Adrienne learned firsthand about original Palladian villas when she and Gigi lived in the Veneto area of Italy, which is dotted with famous homes by Andrea Palladio. A 16th-century builder who revived Greek and Roman architecture in Europe, Palladio also had a profound impact on grand and historic American homes. Monticello and the White House are based on Palladian principles-symmetry; high, wide beautifully proportioned rooms; an openness to pleasing vistas; and the integration of inside and out. In one of America's best-known Palladian homes, Drayton Hall, outside Charleston, South Carolina, the rooms are considered so perfectly proportioned that although the residence is open for tours, it has no furniture. This allows visitors to study the unencumbered purity of its bones.

But AV Casa in Sarasota does indeed have furniture-a restrained mix of vintage and new, European, Far Eastern and American that its owners call Euro-American in style. Many of the artifacts come from the Vittadinis' travel-for example, an orange and ochre fabric wall hanging above a golden fringed banquette in the library was acquired on a trip to India. The armoire in the softly glowing white dining room was first spotted in Provence. The striped upholstered side chairs in that room are Louis XVI, and a large Chinese foo dog rests on the middle of the oval gray painted Swedish table. The long, narrow kitchen farm table is a find from Avignon, and the wood mimics the beams in the ceiling. Floors in the Sarasota home are pale marble or pearly ash planks. The homeowners use natural fiber area rugs and Oriental carpets for accent.

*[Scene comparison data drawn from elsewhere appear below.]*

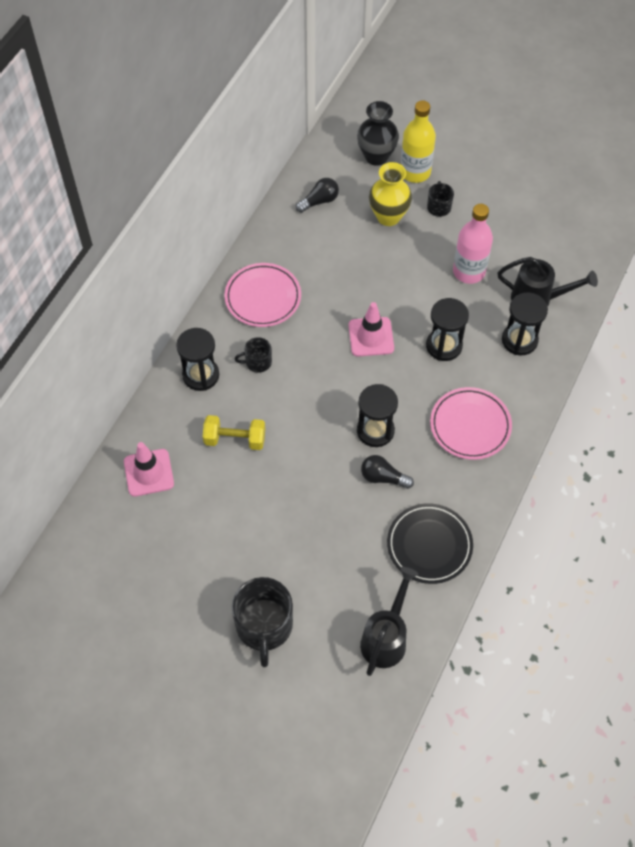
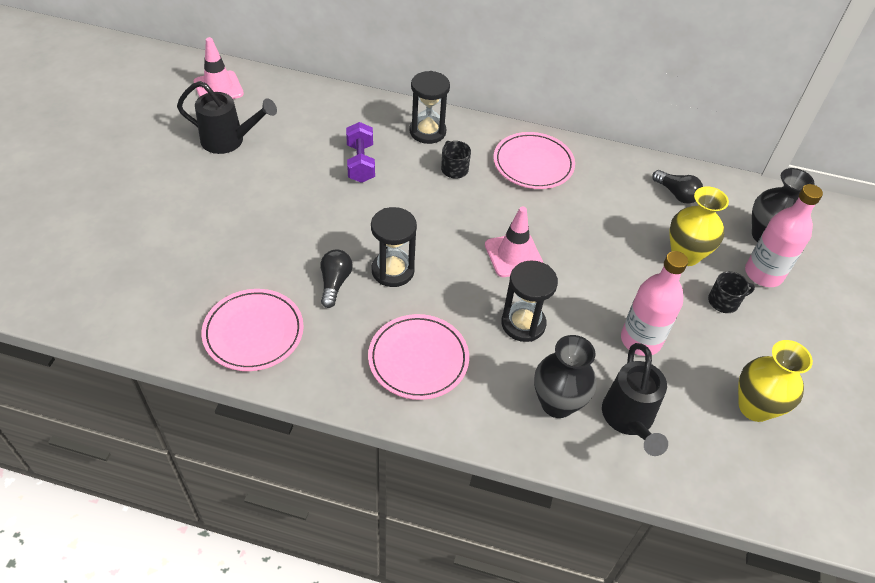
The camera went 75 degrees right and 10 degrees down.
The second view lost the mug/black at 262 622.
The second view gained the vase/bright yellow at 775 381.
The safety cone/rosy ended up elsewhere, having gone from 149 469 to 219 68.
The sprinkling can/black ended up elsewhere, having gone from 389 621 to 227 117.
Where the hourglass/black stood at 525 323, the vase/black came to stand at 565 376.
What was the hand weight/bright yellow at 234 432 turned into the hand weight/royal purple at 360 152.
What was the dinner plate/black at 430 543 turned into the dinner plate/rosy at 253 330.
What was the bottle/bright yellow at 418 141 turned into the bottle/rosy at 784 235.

It is widely acknowledged in the design world that part of Adrienne Vittadini's genius is her fearless fusion of different centuries and diverse cultures, and the house bears that out. "To have the eye for being able to do this is, I feel, a gift. I am fortunate to have it," she says. "But you know, the eye is a muscle. It needs to be exercised. So I am always on the lookout for new and extraordinary pieces of furniture or art or ways to put things together. I cannot pass up an antique shop or an auction. And I always come back from trips with new ways of seeing things, different ways of forming rooms."

But she insists that the basics for a Vittadini house are always the same. These signature elements include lofty rooms offering more than one long vista. The floor plan is open, so that rooms flow one to another and to the outside. Crown molding, Tuscan columns, oval windows, lots of white, billowing sheer linen curtains, and comfortable upholstered furniture in creams, golds, yellow and white or blue and white stripes are also elements in a Vittadini home. Outdoor pavilions (the Sarasota home has one on either side of the disappearing-edge swimming pool) are outfitted with cushy furniture, tables for dining and lots of candlelight.

During every phase of design and construction (Perrone Construction built the house), Clifford Scholz and his knowledgeable clients were in sync. "I love to do classical simplified homes, so this was just the kind of project I wanted," says the architect. "Adrienne has a wonderful eye and she's a gifted illustrator. We drew, we talked and when she was on vacation in India she sent me photos of a sunken pavilion she fell in love with. The house was under construction, but we were able to include it. So really, the house wasn't complete until it was done. Up until the final moment we were refining and adding."

In keeping with the classical detailing, Scholz designed original pediments to embellish the nine-foot high doors. "It was necessary to achieve the mass that the scale of the rooms and the height of the ceiling demanded," he explains. "But the pediments, like the columns, are simple. All the architectural detailing is up to the level of the home, but it's not overdone. There is a quiet restraint throughout that is the hallmark of the home. It has understated elegance."